(Brano proposto):
━━━━━━━━━━

Per farlo dobbiamo necessariamente risalire il filo della storia sino alla
nascita dei gruppi evangelici all’interno di quella nuova relazione tra l’uomo,
il Creato ed i suoi simboli, che fu la teologia del XII secolo: la Prima
Scolastica, al cui interno, vasto e accogliente come una Cattedrale gotica,
pieno di fermenti e dibattiti teologici, di germi di rinnovamento e di
allegorie, trovarono posto proprio quei movimenti che fondarono la predicazione
di Ugo Bassi molti secoli dopo.
Per tornare alle appartenenze del nostro, dobbiamo cominciare col ricordare che
i Padri Barnabiti, ovvero l’Ordine dei Chierici
Regolari di san Paolo, come di fatto si chiamano, fu pensato nel 1532 da
Antonio Maria Zaccaria, Bartolomeo Ferrari e Jacopo Antonio Morigia quando,
entrati in contatto con la realtà dell’oratorio dell’Eterna Sapienza a Milano,
si accorsero che la sua missione era in crisi e pensarono così di trasformarlo
in una nuova formazione religiosa che avrebbe dovuto essere composta da tre
collegi: sacerdoti, religiose e laici. Il collegio maschile venne approvato nel
1533 da Clemente VII, mentre due anni dopo Paolo III, con la bolla Debitum pastoralis autorizzava
il collegio femminile a costituirsi in monastero, ponendolo sotto
la regola di sant’Agostino. Subito dopo lo Zaccaria si fece promotore anche del
collegio dei laici, che furono chiamati “coniugati” di san Paolo.

━━━━━━━━━━

(Consegna): Elenca tutte le persone che, secondo il brano sui Padri Barnabiti, pensarono nel 1532 l'Ordine dei Chierici Regolari di san Paolo. Per lo svolgimento non occorre consultare i dati riportati più avanti.

(Dati forniti):
━━━━━━━━━━

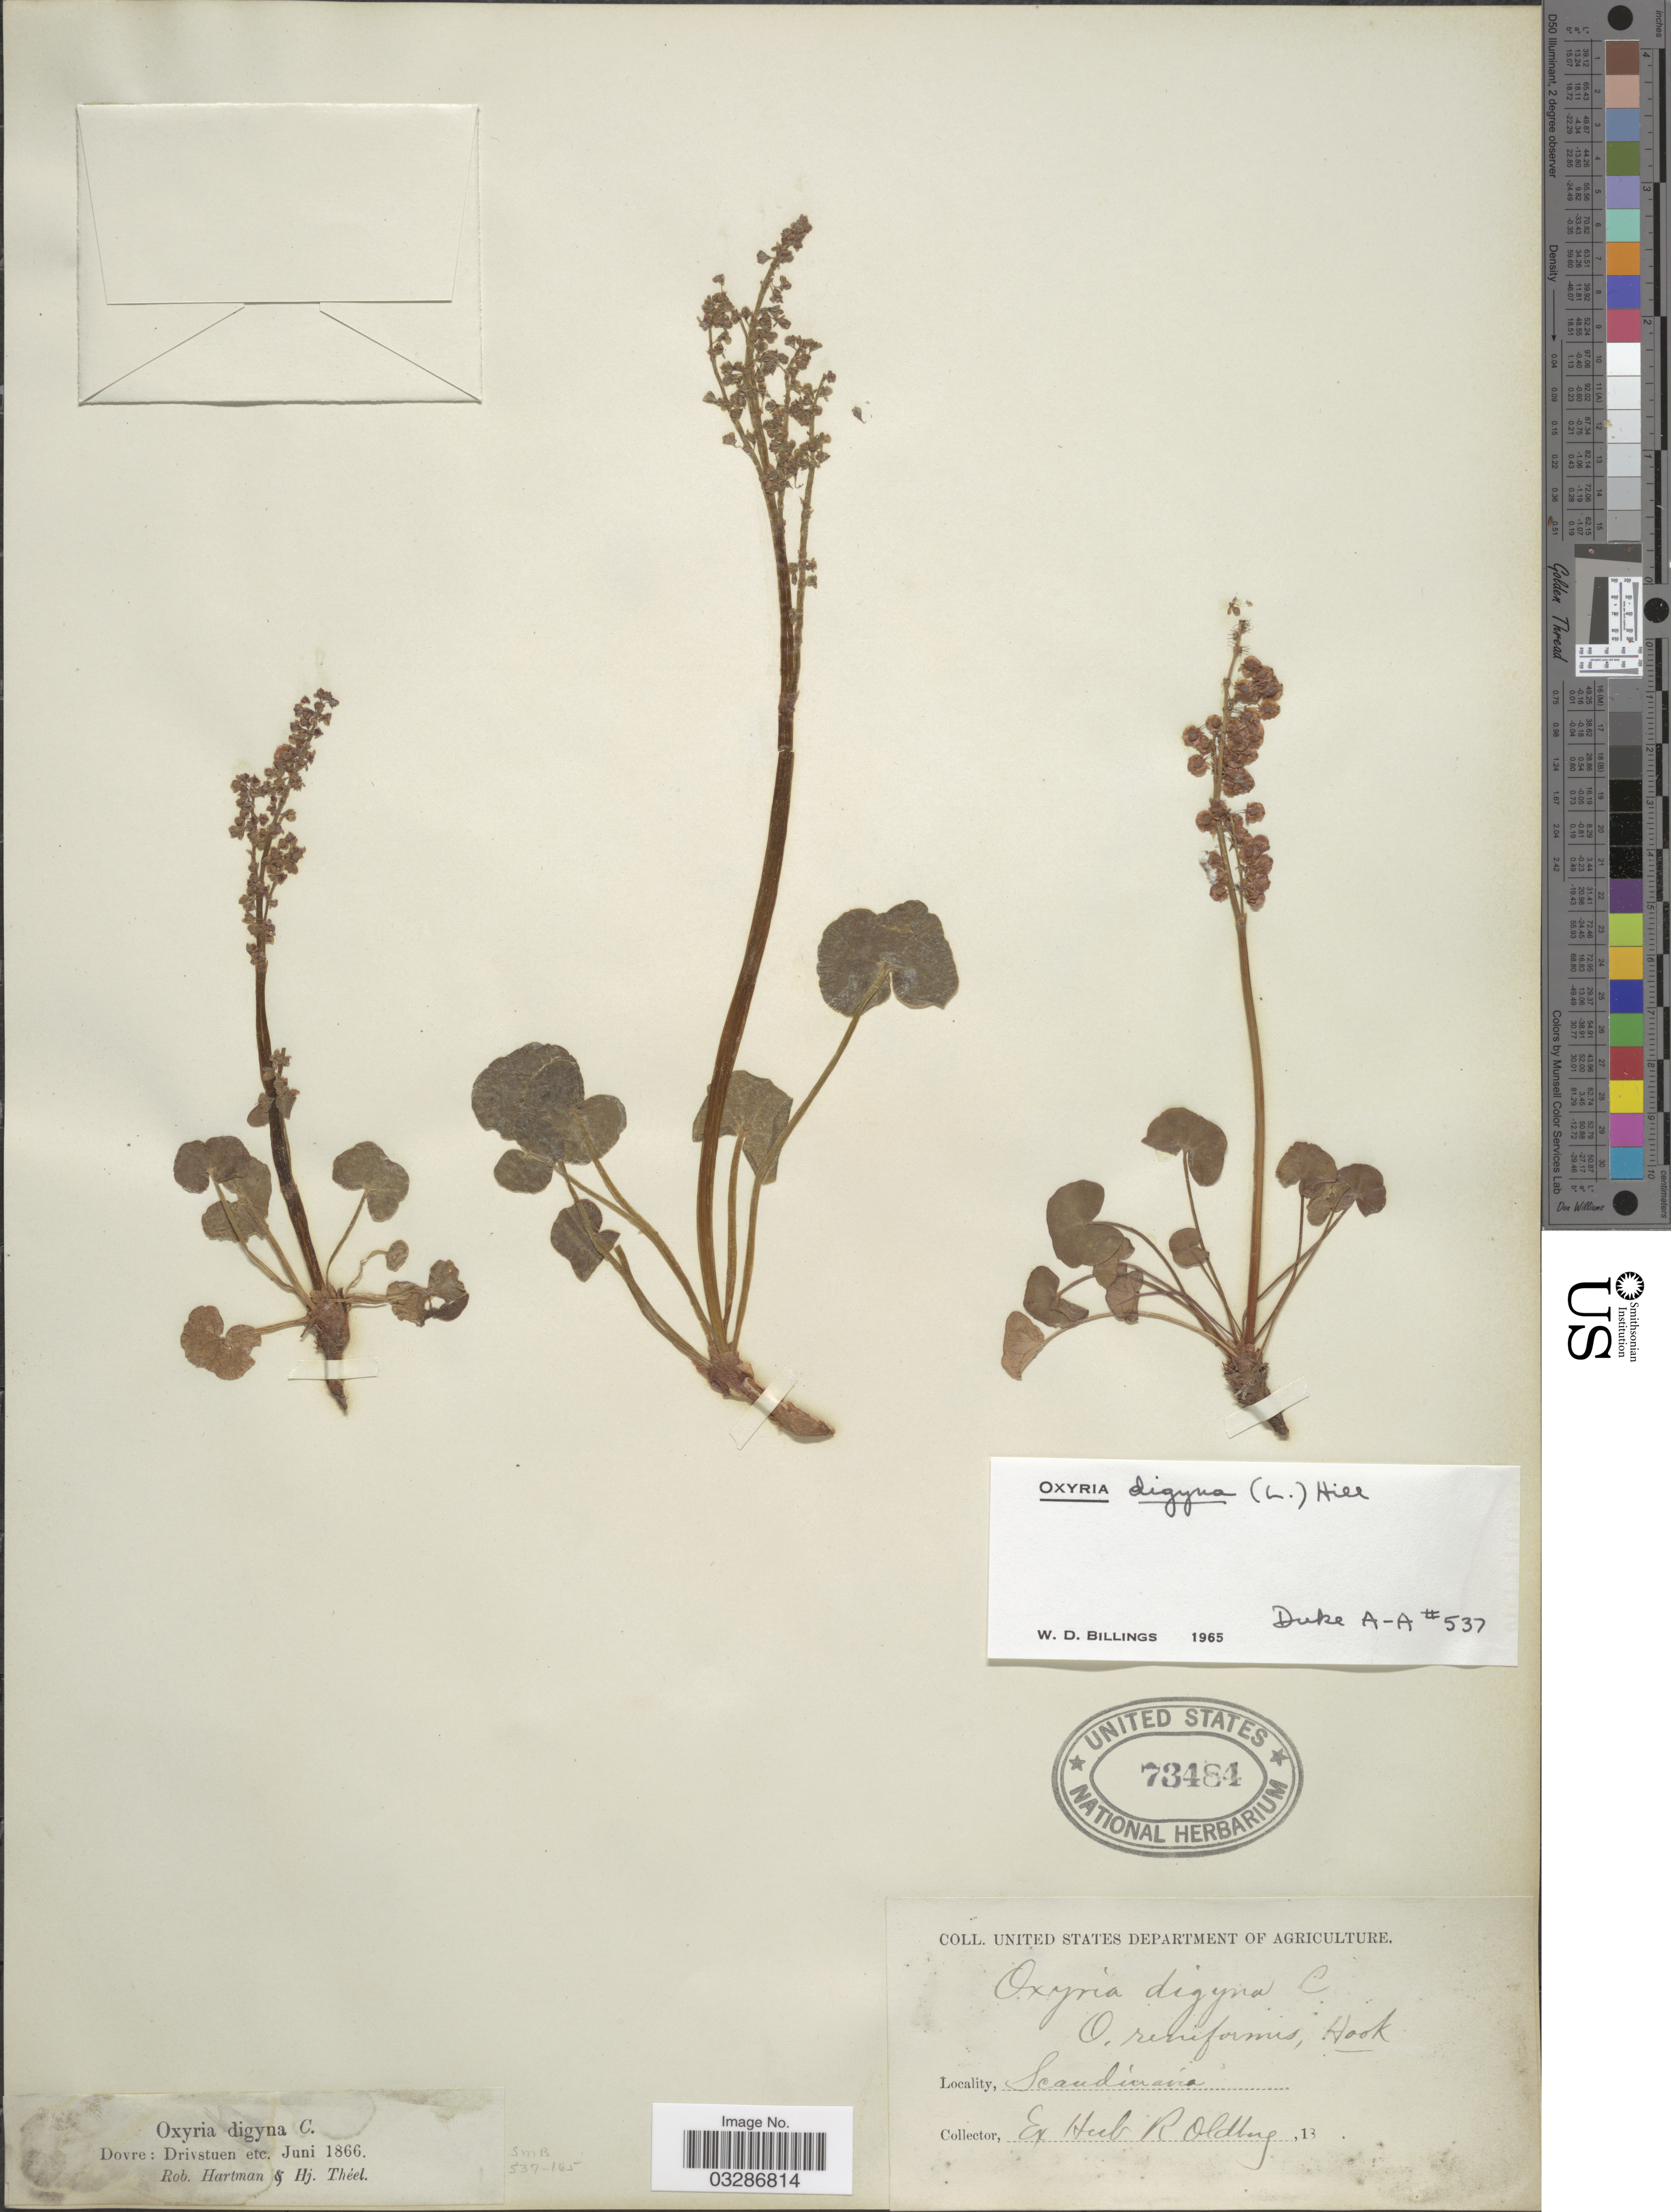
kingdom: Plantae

━━━━━━━━━━

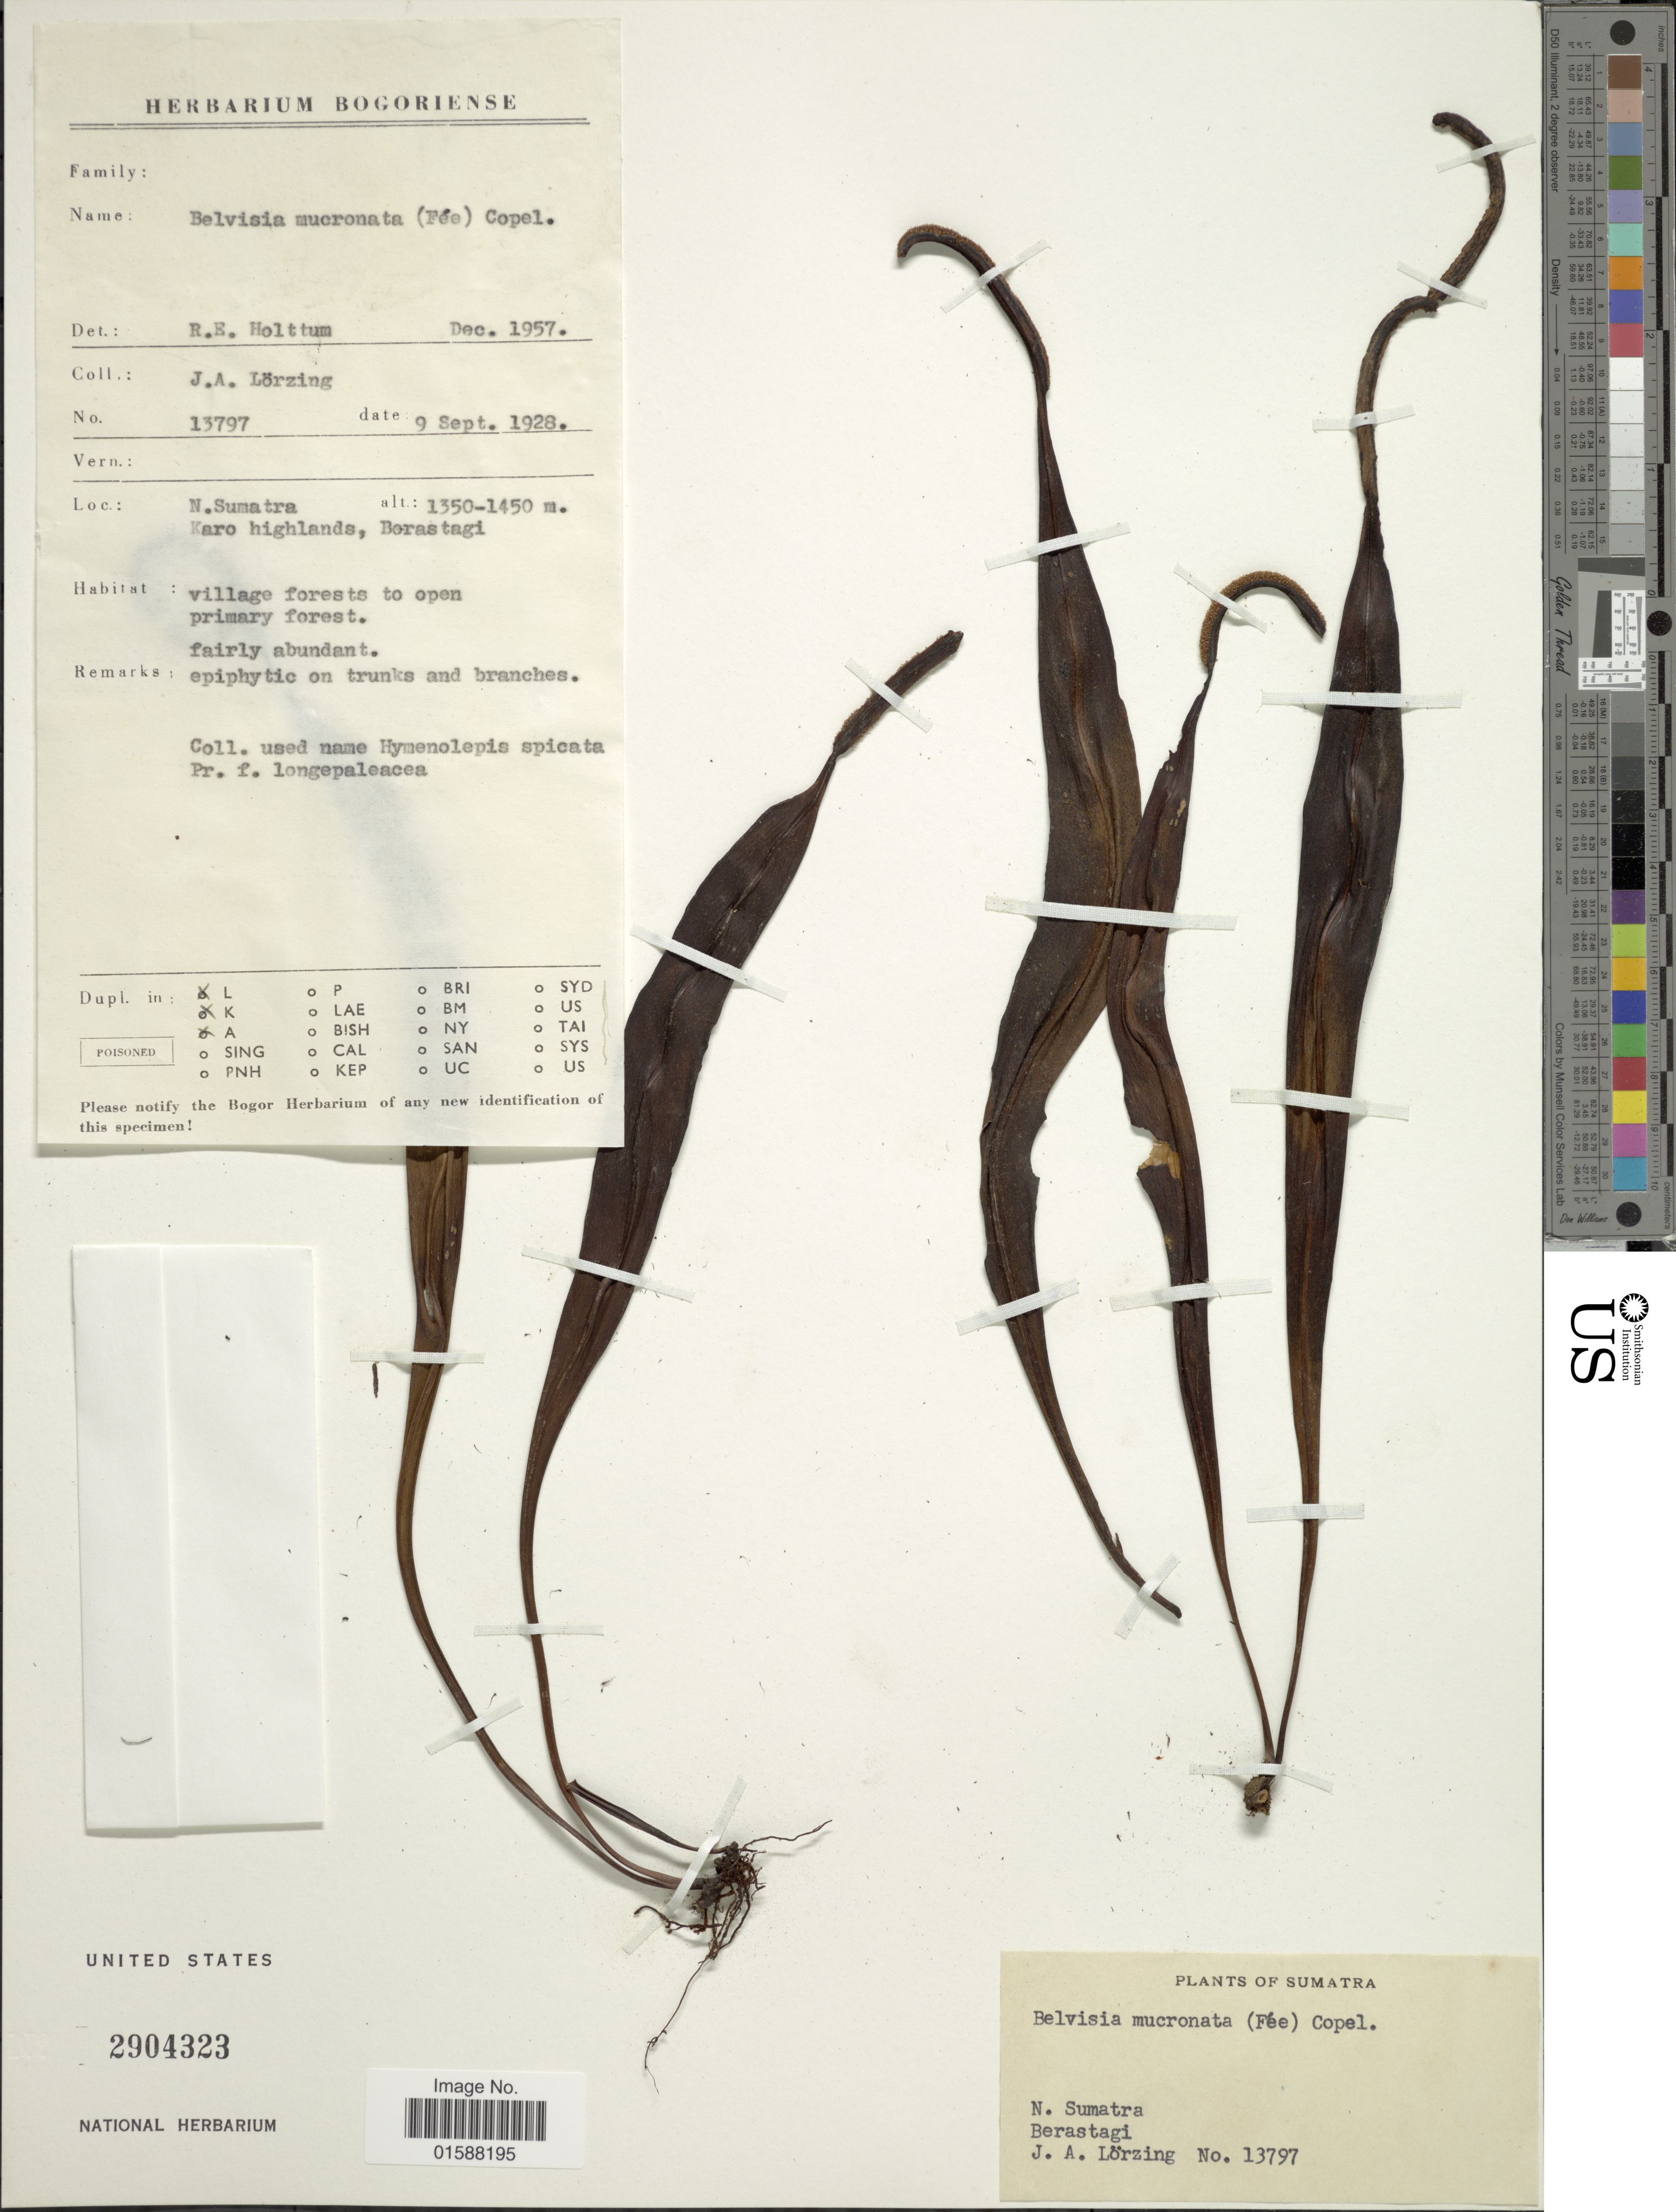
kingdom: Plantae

━━━━━━━━━━

(Risposta attesa): Antonio Maria Zaccaria, Bartolomeo Ferrari, Jacopo Antonio Morigia